According to a new report released Friday, Los Angeles’ “mansion tax,” which funds affordable housing, is likely to fall across the entire apartment building, and worsen the housing situation in the city.
Research from researchers at UCLA and RAND focuses on Measurement ULA, a voter-approved law that took effect in the spring of 2023. Called the mansion tax, the measure applies 4% collection to almost all asset sales in cities that cost around $5 million or more, including apartments, minimalls and warehouses, and $5 million, including 5.5% charging.
In doing so, the real estate industry claims that the additional costs of buying and selling of land are making it difficult to make profits from many new housing developments, thus killing potential deals.
The released study supported that view on Friday, with the authors based on the findings based on a decline in sales of properties where multifamily homes are commonly built.
Overall, researchers estimated that ULA is causing a reduction of at least 1,910 units per year. City apartments are often built using density bonuses that require private developers to include income-limited housing, which cuts at least 168 affordable units a year, the report says.
“If we build fewer homes, the city will be even more out of hand,” said co-author Shane Phillips, Housing Initiative Project Manager at UCLA’s Center for Regional Policy Research.
Los Angeles is not the only city that has fallen to construction. New housing permits have been declining nationwide as higher interest rates and material costs make it more difficult for developers to make profits.
ULA supporters point to rising costs as they argue that the measure has not had the negative impact that real estate industry critics argue.
The authors of the report attempted to dynamically adjust the city of LA’s land sales by comparing it with other parts of the county where transfer taxes do not increase. They found that land sales had dropped much further in the city and used the differences to come up with an estimate of lost units resulting from ULAs alone.
In a statement, United manager behind the tax, Joe Donlin said the report was based on “a highly questionable assumption” and promoted the benefits of “real estate billionaires and billionaires.”
In addition to interest rates, ULA supporters say the decline in real estate sales is attributed to some investors so far waiting for it while the real estate industry fights to overturn ULA in court. They tout the positive impact this measure has had.
Overall, city data shows that taxes have raised nearly $633 million within two years. And the ULA coalition said it funded 11,000 Angeleno rental assistance, paid for eviction defenses, and donated money to the construction of 795 affordable homes.

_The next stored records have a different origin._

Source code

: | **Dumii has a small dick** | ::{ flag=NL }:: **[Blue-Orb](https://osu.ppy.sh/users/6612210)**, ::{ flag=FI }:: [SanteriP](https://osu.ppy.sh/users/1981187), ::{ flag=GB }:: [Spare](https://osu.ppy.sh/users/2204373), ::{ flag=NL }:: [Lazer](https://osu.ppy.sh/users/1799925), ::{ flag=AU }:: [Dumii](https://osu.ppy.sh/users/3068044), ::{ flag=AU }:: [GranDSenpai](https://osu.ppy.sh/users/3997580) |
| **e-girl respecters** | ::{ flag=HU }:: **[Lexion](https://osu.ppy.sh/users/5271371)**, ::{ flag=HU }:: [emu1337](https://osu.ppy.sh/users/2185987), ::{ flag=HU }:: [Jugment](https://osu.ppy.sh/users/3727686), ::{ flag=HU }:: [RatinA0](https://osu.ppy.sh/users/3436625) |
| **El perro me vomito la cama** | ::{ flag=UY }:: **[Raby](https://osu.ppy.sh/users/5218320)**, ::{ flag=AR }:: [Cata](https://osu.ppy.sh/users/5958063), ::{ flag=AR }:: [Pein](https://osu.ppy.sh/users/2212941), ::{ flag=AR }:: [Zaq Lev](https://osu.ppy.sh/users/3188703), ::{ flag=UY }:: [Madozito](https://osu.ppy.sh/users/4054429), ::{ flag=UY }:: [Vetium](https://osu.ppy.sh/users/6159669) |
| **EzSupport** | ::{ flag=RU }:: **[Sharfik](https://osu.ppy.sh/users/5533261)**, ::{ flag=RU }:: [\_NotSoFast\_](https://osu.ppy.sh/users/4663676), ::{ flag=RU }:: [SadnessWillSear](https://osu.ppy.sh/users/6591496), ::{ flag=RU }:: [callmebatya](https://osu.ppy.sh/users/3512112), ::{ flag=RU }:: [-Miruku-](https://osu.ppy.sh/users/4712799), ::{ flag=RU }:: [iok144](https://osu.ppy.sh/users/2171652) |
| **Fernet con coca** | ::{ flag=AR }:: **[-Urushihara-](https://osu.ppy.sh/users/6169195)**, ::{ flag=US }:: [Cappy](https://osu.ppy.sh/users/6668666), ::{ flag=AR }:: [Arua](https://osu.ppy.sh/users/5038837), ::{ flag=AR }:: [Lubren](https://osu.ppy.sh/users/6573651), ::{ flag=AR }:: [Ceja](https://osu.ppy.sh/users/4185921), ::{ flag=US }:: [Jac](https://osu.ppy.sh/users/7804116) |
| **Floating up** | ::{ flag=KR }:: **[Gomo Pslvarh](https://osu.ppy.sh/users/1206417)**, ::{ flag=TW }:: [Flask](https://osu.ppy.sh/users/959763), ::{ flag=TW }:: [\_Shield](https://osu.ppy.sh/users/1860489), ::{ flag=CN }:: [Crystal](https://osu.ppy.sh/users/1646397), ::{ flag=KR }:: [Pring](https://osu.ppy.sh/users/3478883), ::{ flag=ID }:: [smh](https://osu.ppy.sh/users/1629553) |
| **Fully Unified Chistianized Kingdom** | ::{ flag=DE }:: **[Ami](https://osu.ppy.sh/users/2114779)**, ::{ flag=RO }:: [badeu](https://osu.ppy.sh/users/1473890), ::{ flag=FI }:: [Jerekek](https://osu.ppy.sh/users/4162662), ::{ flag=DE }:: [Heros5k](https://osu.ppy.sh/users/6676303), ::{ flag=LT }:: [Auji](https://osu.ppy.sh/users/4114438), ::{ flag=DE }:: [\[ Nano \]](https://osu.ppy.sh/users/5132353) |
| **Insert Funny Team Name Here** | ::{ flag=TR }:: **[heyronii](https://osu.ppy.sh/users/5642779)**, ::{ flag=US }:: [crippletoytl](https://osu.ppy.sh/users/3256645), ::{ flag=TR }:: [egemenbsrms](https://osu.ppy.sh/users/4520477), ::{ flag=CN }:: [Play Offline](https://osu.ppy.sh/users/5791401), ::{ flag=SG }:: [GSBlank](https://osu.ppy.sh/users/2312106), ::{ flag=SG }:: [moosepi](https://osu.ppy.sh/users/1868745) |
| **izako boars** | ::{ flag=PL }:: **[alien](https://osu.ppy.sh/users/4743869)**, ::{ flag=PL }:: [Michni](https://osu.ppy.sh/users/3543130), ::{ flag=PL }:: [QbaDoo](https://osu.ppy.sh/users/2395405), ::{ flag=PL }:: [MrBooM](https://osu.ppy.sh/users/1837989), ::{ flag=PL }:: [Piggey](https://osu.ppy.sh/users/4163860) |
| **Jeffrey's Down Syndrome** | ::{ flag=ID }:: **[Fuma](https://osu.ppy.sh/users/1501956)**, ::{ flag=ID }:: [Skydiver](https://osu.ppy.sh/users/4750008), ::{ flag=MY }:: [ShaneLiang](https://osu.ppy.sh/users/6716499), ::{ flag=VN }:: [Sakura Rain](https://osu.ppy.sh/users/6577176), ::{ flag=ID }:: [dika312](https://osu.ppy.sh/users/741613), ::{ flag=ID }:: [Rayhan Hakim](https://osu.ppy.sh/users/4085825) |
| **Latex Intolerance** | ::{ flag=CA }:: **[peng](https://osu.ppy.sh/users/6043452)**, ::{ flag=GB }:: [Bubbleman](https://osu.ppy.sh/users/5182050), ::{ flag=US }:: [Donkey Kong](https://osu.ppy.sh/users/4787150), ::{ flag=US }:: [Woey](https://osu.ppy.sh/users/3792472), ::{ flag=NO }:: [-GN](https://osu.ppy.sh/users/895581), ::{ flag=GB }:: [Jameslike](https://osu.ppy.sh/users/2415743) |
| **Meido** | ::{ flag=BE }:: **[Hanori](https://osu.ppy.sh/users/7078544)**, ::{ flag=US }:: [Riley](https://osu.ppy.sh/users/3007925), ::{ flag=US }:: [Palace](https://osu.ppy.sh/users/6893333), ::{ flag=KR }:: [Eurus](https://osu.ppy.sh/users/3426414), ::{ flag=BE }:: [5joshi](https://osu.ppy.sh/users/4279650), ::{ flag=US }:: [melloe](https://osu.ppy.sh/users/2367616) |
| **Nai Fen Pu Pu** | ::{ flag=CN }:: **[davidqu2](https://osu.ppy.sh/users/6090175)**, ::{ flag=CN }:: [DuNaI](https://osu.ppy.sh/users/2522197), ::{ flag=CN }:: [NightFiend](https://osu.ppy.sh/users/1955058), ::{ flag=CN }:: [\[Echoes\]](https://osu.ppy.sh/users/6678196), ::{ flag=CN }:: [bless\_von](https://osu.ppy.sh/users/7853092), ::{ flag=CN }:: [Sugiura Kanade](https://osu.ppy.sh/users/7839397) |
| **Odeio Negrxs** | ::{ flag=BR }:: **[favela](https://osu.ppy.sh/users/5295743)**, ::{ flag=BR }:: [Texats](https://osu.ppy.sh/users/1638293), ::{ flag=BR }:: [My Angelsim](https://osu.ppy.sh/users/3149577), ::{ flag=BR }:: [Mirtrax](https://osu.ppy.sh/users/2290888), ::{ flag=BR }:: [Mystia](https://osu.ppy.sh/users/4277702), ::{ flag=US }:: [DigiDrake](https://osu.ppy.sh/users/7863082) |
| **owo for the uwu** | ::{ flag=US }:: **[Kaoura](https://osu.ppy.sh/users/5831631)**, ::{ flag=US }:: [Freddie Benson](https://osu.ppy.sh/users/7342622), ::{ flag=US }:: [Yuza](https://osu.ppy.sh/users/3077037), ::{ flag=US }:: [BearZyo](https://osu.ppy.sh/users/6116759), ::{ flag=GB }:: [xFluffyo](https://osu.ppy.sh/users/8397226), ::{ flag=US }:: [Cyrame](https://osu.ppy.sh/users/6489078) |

ULA “survived court agenda and referendum attempts from the real estate industry, but now it is the biggest source of affordable housing funding that Los Angeles has ever seen,” Donlin said.

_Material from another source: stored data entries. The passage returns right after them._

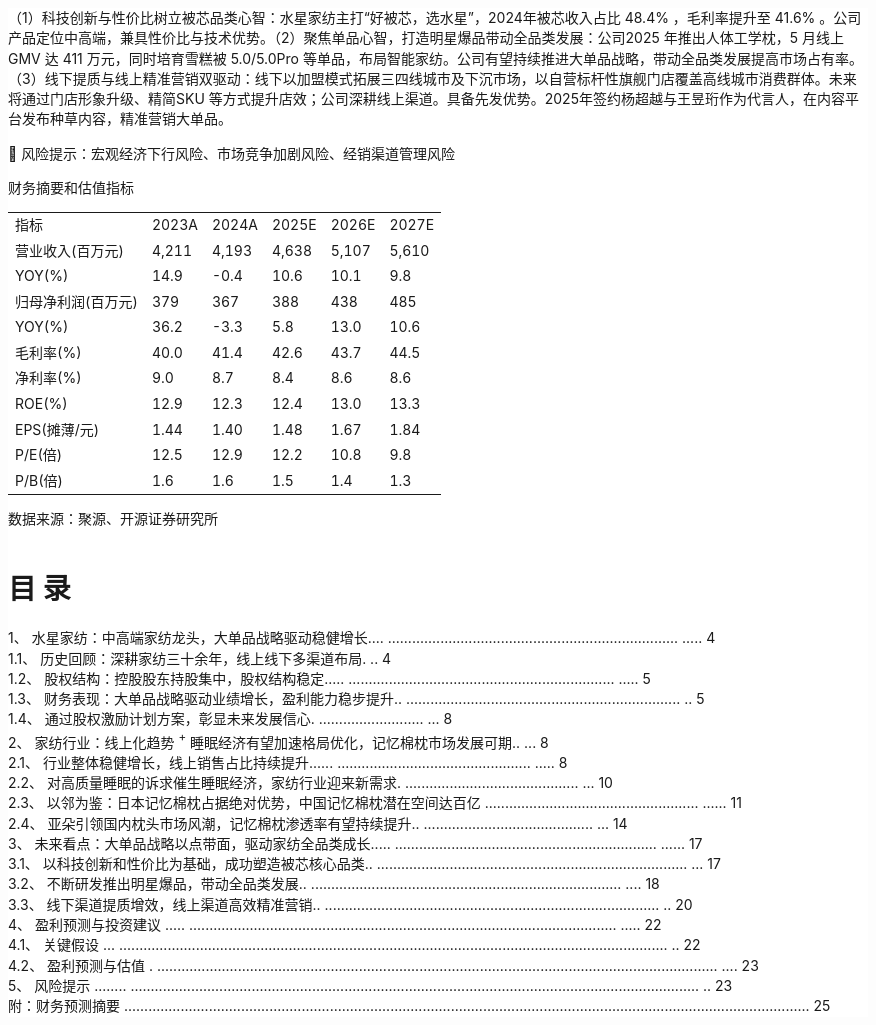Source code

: （1）科技创新与性价比树立被芯品类心智：水星家纺主打“好被芯，选水星”，2024年被芯收入占比 $4 8 . 4 \%$ ，毛利率提升至 $4 1 . 6 \%$ 。公司产品定位中高端，兼具性价比与技术优势。（2）聚焦单品心智，打造明星爆品带动全品类发展：公司2025 年推出人体工学枕，5 月线上 GMV 达 411 万元，同时培育雪糕被 $5 . 0 / 5 . 0 \mathrm { P r o }$ 等单品，布局智能家纺。公司有望持续推进大单品战略，带动全品类发展提高市场占有率。（3）线下提质与线上精准营销双驱动：线下以加盟模式拓展三四线城市及下沉市场，以自营标杆性旗舰门店覆盖高线城市消费群体。未来将通过门店形象升级、精简SKU 等方式提升店效；公司深耕线上渠道。具备先发优势。2025年签约杨超越与王昱珩作为代言人，在内容平台发布种草内容，精准营销大单品。

 风险提示：宏观经济下行风险、市场竞争加剧风险、经销渠道管理风险

财务摘要和估值指标  

<table><tr><td>指标</td><td>2023A</td><td>2024A</td><td>2025E</td><td>2026E</td><td>2027E</td></tr><tr><td>营业收入(百万元)</td><td>4,211</td><td>4,193</td><td>4,638</td><td>5,107</td><td>5,610</td></tr><tr><td>YOY(%)</td><td>14.9</td><td>-0.4</td><td>10.6</td><td>10.1</td><td>9.8</td></tr><tr><td>归母净利润(百万元)</td><td>379</td><td>367</td><td>388</td><td>438</td><td>485</td></tr><tr><td>YOY(%)</td><td>36.2</td><td>-3.3</td><td>5.8</td><td>13.0</td><td>10.6</td></tr><tr><td>毛利率(%)</td><td>40.0</td><td>41.4</td><td>42.6</td><td>43.7</td><td>44.5</td></tr><tr><td>净利率(%)</td><td>9.0</td><td>8.7</td><td>8.4</td><td>8.6</td><td>8.6</td></tr><tr><td>ROE(%)</td><td>12.9</td><td>12.3</td><td>12.4</td><td>13.0</td><td>13.3</td></tr><tr><td>EPS(摊薄/元)</td><td>1.44</td><td>1.40</td><td>1.48</td><td>1.67</td><td>1.84</td></tr><tr><td>P/E(倍)</td><td>12.5</td><td>12.9</td><td>12.2</td><td>10.8</td><td>9.8</td></tr><tr><td>P/B(倍)</td><td>1.6</td><td>1.6</td><td>1.5</td><td>1.4</td><td>1.3</td></tr></table>

数据来源：聚源、开源证券研究所

# 目 录

1、 水星家纺：中高端家纺龙头，大单品战略驱动稳健增长.... ........................................................................ ..... 4  
1.1、 历史回顾：深耕家纺三十余年，线上线下多渠道布局. .. 4  
1.2、 股权结构：控股股东持股集中，股权结构稳定..... .................................................................. ..... 5  
1.3、 财务表现：大单品战略驱动业绩增长，盈利能力稳步提升.. .................................................................... .. 5  
1.4、 通过股权激励计划方案，彰显未来发展信心. .......................... ... 8  
2、 家纺行业：线上化趋势 $^ +$ 睡眠经济有望加速格局优化，记忆棉枕市场发展可期.. ... 8  
2.1、 行业整体稳健增长，线上销售占比持续提升...... ................................................ ..... 8  
2.2、 对高质量睡眠的诉求催生睡眠经济，家纺行业迎来新需求. ........................................... ... 10  
2.3、 以邻为鉴：日本记忆棉枕占据绝对优势，中国记忆棉枕潜在空间达百亿 ..................................................... ...... 11  
2.4、 亚朵引领国内枕头市场风潮，记忆棉枕渗透率有望持续提升.. .......................................... ... 14  
3、 未来看点：大单品战略以点带面，驱动家纺全品类成长..... ................................................................. ...... 17  
3.1、 以科技创新和性价比为基础，成功塑造被芯核心品类.. ............................................................................. ... 17  
3.2、 不断研发推出明星爆品，带动全品类发展.. ............................................................................. .... 18  
3.3、 线下渠道提质增效，线上渠道高效精准营销.. ................................................................................... .. 20  
4、 盈利预测与投资建议 ..... .......................................................................................................... ..... 22  
4.1、 关键假设 ... ........................................................................................................................................ .. 22  
4.2、 盈利预测与估值 . ........................................................................................................................................... .... 23  
5、 风险提示 ........ ............................................................................................................................................. .. 23  
附：财务预测摘要 .......................................................................................................................................................................... 25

However, land economist Jason Ward, who wrote the report, said the measure was injuring the overall home construction in several ways by expanding beyond luxury home sales.
The first is to reduce the number of landowners you want to sell in the first place, and therefore limit the opportunities to build. And many multi-family developers sell their projects to other investors after they have finished construction, and doing so will result in tax impacts again.
Even if the developers plan to keep their new apartments, they still have mortgages on their property, and Ward said that if the developer falls into foreclosure, lenders must consider the costs of the sale.
“They either give you less money or give you money at a higher interest rate,” said Ward, co-director of the Rand’s Centre on Housing and Homelessness.
Ward and Phillips called for changes to the measure to limit potential negative effects.
Not only did economists say that reducing market rate housing will lead to higher rents, but researchers argued that in the long run, ULA will lead to net losses for affordable units as private developers of density bonus projects are not enough to fill the hole.
For example, the 795 affordable units cited by the Coalition receives only a small number of funds from ULA. Some projects had already begun construction before receiving ULA funds, and after experiencing a cost overrun, they needed more cash.
Phillips and Ward said it was likely that ULA would expand its construction of 795 units, but said these homes would have been eventually built as other sources would be caught in the cobblestones together and more affordable units would be built without the ULA.
To ensure more homes are built, the report recommended exemptions from ULA multi-family projects built within the past 15 years. The authors say it will only reduce annual ULA revenue by up to 8%.
“Negative consequences are inevitable,” the report reads when seeking change.
The UCLA-RAND analysis follows a survey released last week that saw a decline in sales caused by ULA, resulting in a loss of $25 million per year in property tax revenue, worsening over the next few years.